How does a family business owner respond to being told that he has a terminal illness?

Business Leader Post, June 13, 2012

Thomas D. Davidow, Ed.D.

I once had a case where a father who believed that he was not going to get through the night called his daughter. When his daughter came to see him, he told her that despite the fact that she had worked in the family business for many years, he had instructed his attorney to sell it. She listened, and although she was heartbroken because she loved the business and felt that she had the potential to run it and even take it to the next level, she said nothing out of respect for her father’s situation. Fortunately, he survived. They never spoke about it again, but their relationship was never the same.

I met with the daughter nine years later. She recounted the story as if it were yesterday. I encouraged her to discuss the event with her father, but she refused at first, assuming that he probably would not even remember the incident. She feared that if she brought up the subject with him, she would go through the humiliation of being discounted by her father again.

She finally relented, and we brought him in to discuss their relationship.

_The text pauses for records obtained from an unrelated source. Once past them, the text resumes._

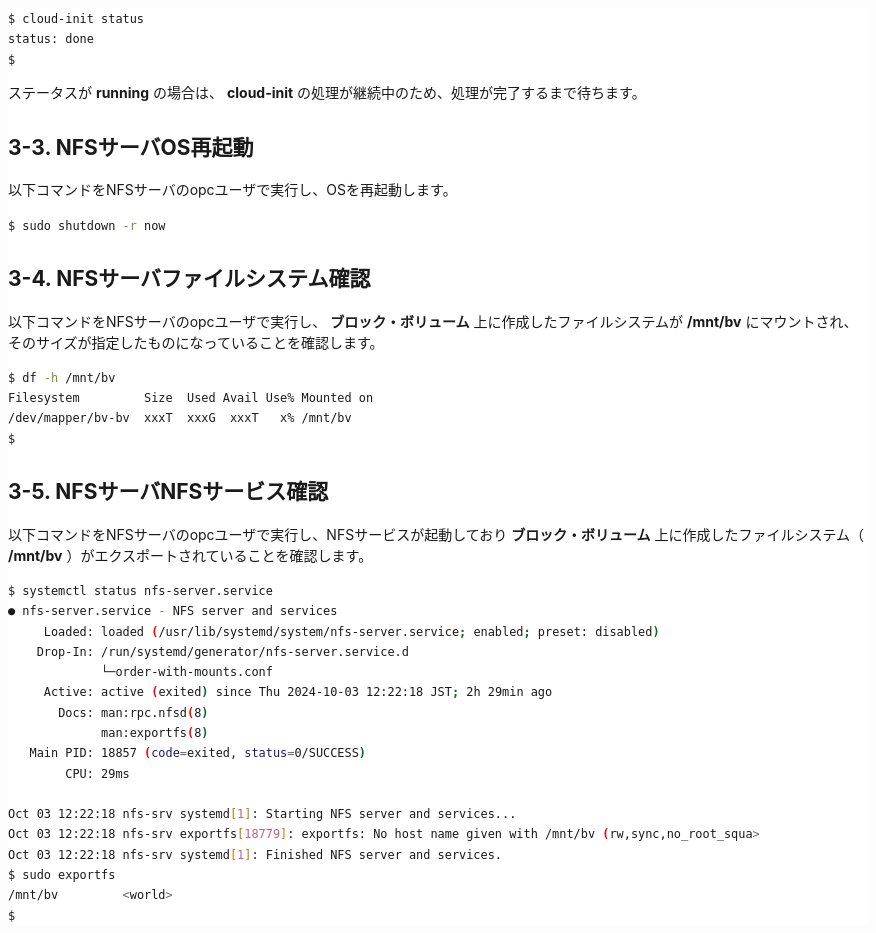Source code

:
 ```sh
$ cloud-init status
status: done
$
```

ステータスが **running** の場合は、 **cloud-init** の処理が継続中のため、処理が完了するまで待ちます。


## 3-3. NFSサーバOS再起動

以下コマンドをNFSサーバのopcユーザで実行し、OSを再起動します。

```sh
$ sudo shutdown -r now
```

## 3-4. NFSサーバファイルシステム確認

以下コマンドをNFSサーバのopcユーザで実行し、 **ブロック・ボリューム** 上に作成したファイルシステムが **/mnt/bv** にマウントされ、そのサイズが指定したものになっていることを確認します。

```sh
$ df -h /mnt/bv
Filesystem         Size  Used Avail Use% Mounted on
/dev/mapper/bv-bv  xxxT  xxxG  xxxT   x% /mnt/bv
$
```

## 3-5. NFSサーバNFSサービス確認

以下コマンドをNFSサーバのopcユーザで実行し、NFSサービスが起動しており **ブロック・ボリューム** 上に作成したファイルシステム（ **/mnt/bv** ）がエクスポートされていることを確認します。

```sh
$ systemctl status nfs-server.service
● nfs-server.service - NFS server and services
     Loaded: loaded (/usr/lib/systemd/system/nfs-server.service; enabled; preset: disabled)
    Drop-In: /run/systemd/generator/nfs-server.service.d
             └─order-with-mounts.conf
     Active: active (exited) since Thu 2024-10-03 12:22:18 JST; 2h 29min ago
       Docs: man:rpc.nfsd(8)
             man:exportfs(8)
   Main PID: 18857 (code=exited, status=0/SUCCESS)
        CPU: 29ms

Oct 03 12:22:18 nfs-srv systemd[1]: Starting NFS server and services...
Oct 03 12:22:18 nfs-srv exportfs[18779]: exportfs: No host name given with /mnt/bv (rw,sync,no_root_squa>
Oct 03 12:22:18 nfs-srv systemd[1]: Finished NFS server and services.
$ sudo exportfs
/mnt/bv       	<world>
$
```
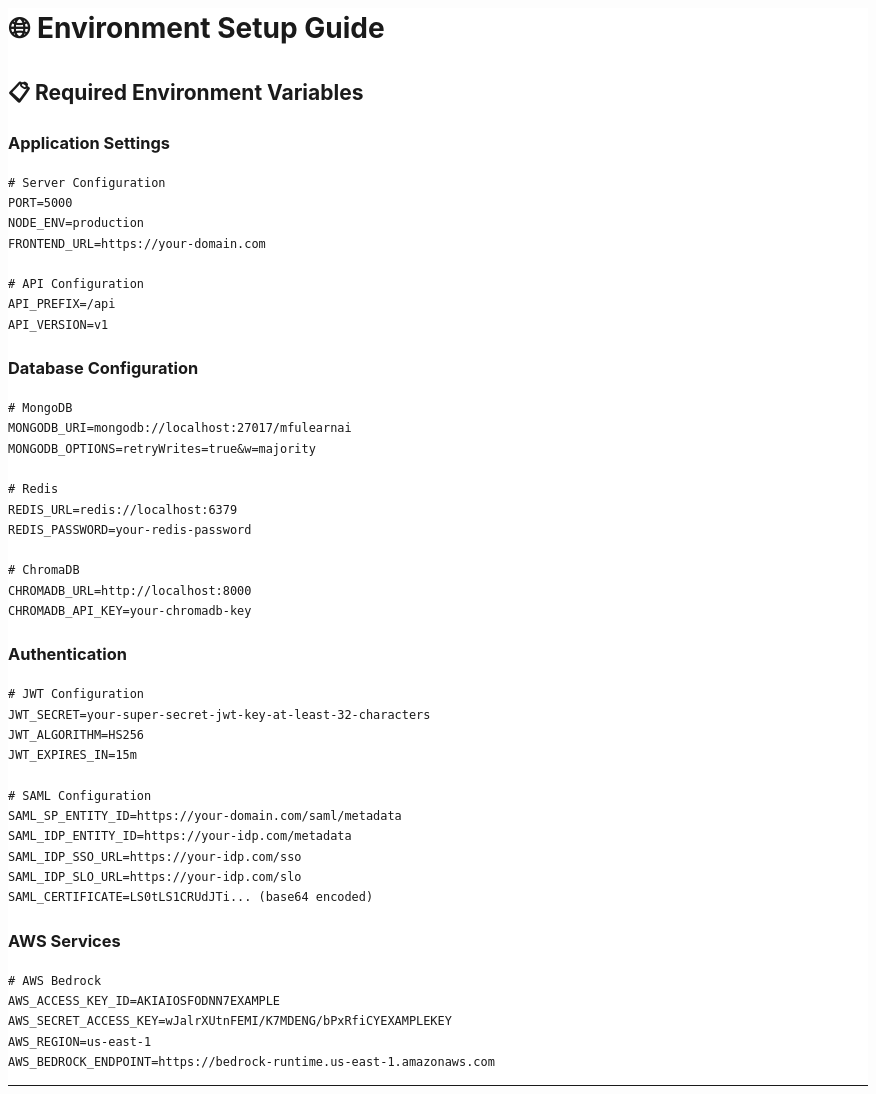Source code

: # 🌐 **Environment Setup Guide**

## 📋 **Required Environment Variables**

### **Application Settings**
```env
# Server Configuration
PORT=5000
NODE_ENV=production
FRONTEND_URL=https://your-domain.com

# API Configuration
API_PREFIX=/api
API_VERSION=v1
```

### **Database Configuration**
```env
# MongoDB
MONGODB_URI=mongodb://localhost:27017/mfulearnai
MONGODB_OPTIONS=retryWrites=true&w=majority

# Redis
REDIS_URL=redis://localhost:6379
REDIS_PASSWORD=your-redis-password

# ChromaDB
CHROMADB_URL=http://localhost:8000
CHROMADB_API_KEY=your-chromadb-key
```

### **Authentication**
```env
# JWT Configuration
JWT_SECRET=your-super-secret-jwt-key-at-least-32-characters
JWT_ALGORITHM=HS256
JWT_EXPIRES_IN=15m

# SAML Configuration
SAML_SP_ENTITY_ID=https://your-domain.com/saml/metadata
SAML_IDP_ENTITY_ID=https://your-idp.com/metadata
SAML_IDP_SSO_URL=https://your-idp.com/sso
SAML_IDP_SLO_URL=https://your-idp.com/slo
SAML_CERTIFICATE=LS0tLS1CRUdJTi... (base64 encoded)
```

### **AWS Services**
```env
# AWS Bedrock
AWS_ACCESS_KEY_ID=AKIAIOSFODNN7EXAMPLE
AWS_SECRET_ACCESS_KEY=wJalrXUtnFEMI/K7MDENG/bPxRfiCYEXAMPLEKEY
AWS_REGION=us-east-1
AWS_BEDROCK_ENDPOINT=https://bedrock-runtime.us-east-1.amazonaws.com
```

---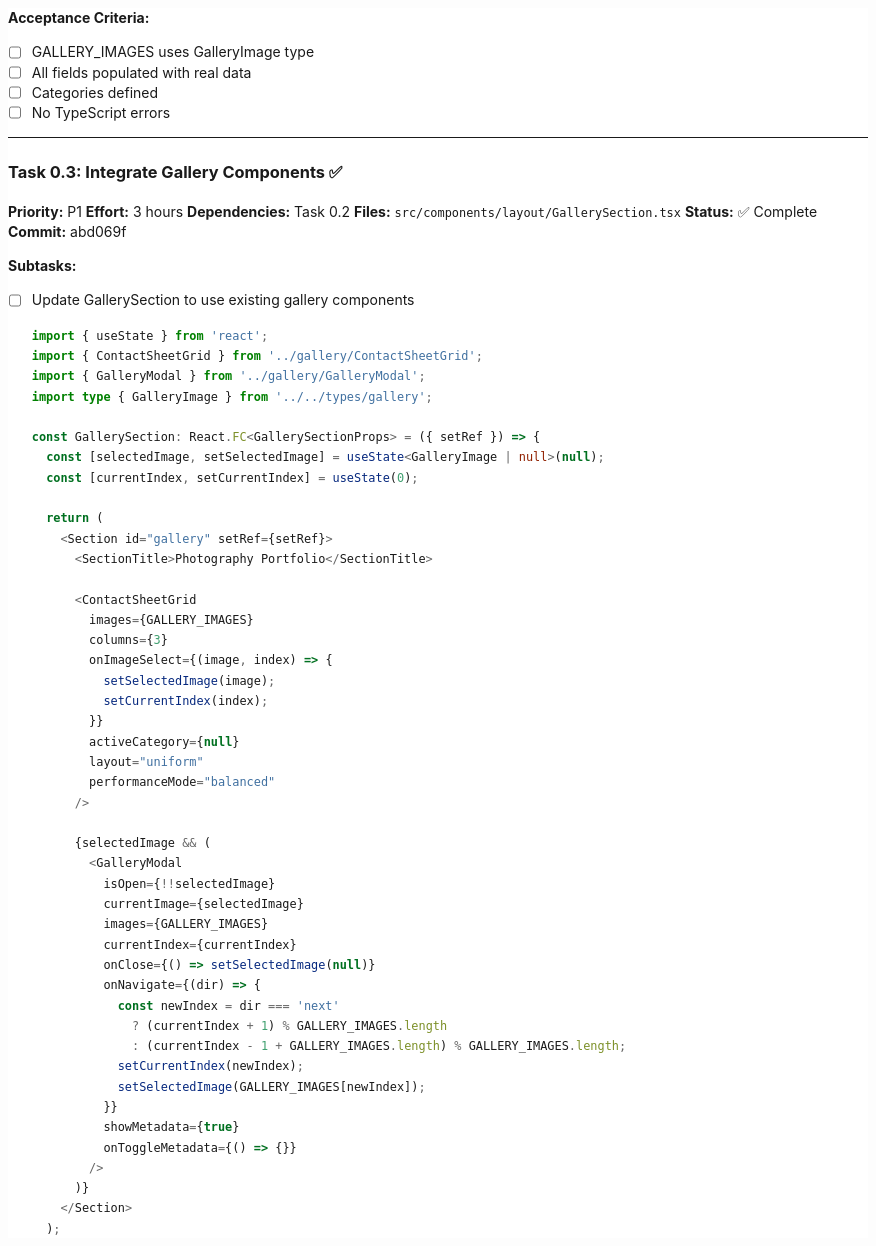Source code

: **Acceptance Criteria:**
- [ ] GALLERY_IMAGES uses GalleryImage type
- [ ] All fields populated with real data
- [ ] Categories defined
- [ ] No TypeScript errors

---

### Task 0.3: Integrate Gallery Components ✅
**Priority:** P1
**Effort:** 3 hours
**Dependencies:** Task 0.2
**Files:** `src/components/layout/GallerySection.tsx`
**Status:** ✅ Complete
**Commit:** abd069f

**Subtasks:**
- [ ] Update GallerySection to use existing gallery components
  ```typescript
  import { useState } from 'react';
  import { ContactSheetGrid } from '../gallery/ContactSheetGrid';
  import { GalleryModal } from '../gallery/GalleryModal';
  import type { GalleryImage } from '../../types/gallery';

  const GallerySection: React.FC<GallerySectionProps> = ({ setRef }) => {
    const [selectedImage, setSelectedImage] = useState<GalleryImage | null>(null);
    const [currentIndex, setCurrentIndex] = useState(0);

    return (
      <Section id="gallery" setRef={setRef}>
        <SectionTitle>Photography Portfolio</SectionTitle>

        <ContactSheetGrid
          images={GALLERY_IMAGES}
          columns={3}
          onImageSelect={(image, index) => {
            setSelectedImage(image);
            setCurrentIndex(index);
          }}
          activeCategory={null}
          layout="uniform"
          performanceMode="balanced"
        />

        {selectedImage && (
          <GalleryModal
            isOpen={!!selectedImage}
            currentImage={selectedImage}
            images={GALLERY_IMAGES}
            currentIndex={currentIndex}
            onClose={() => setSelectedImage(null)}
            onNavigate={(dir) => {
              const newIndex = dir === 'next'
                ? (currentIndex + 1) % GALLERY_IMAGES.length
                : (currentIndex - 1 + GALLERY_IMAGES.length) % GALLERY_IMAGES.length;
              setCurrentIndex(newIndex);
              setSelectedImage(GALLERY_IMAGES[newIndex]);
            }}
            showMetadata={true}
            onToggleMetadata={() => {}}
          />
        )}
      </Section>
    );
  ```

He sat down. I introduced myself, and within 15 seconds he went back to that night in the hospital. Through tears, he tried to explain that the reason he had decided to sell the business was that he did not want her to be burdened with the stress of running it. He wanted her to be able to have a “normal life” and to raise his grandchildren with as little stress as possible. He said that it had nothing to do with her competence or his trust and confidence in her. Conversations continued and they worked out an alternative.

Lesson: Communicate. Talk about all the issues with your loved ones, and do not assume anything. The saddest thing would have been that if this man had not lived through the night, his daughter’s memories of him would have created significantly more stress for her than owning and running a business.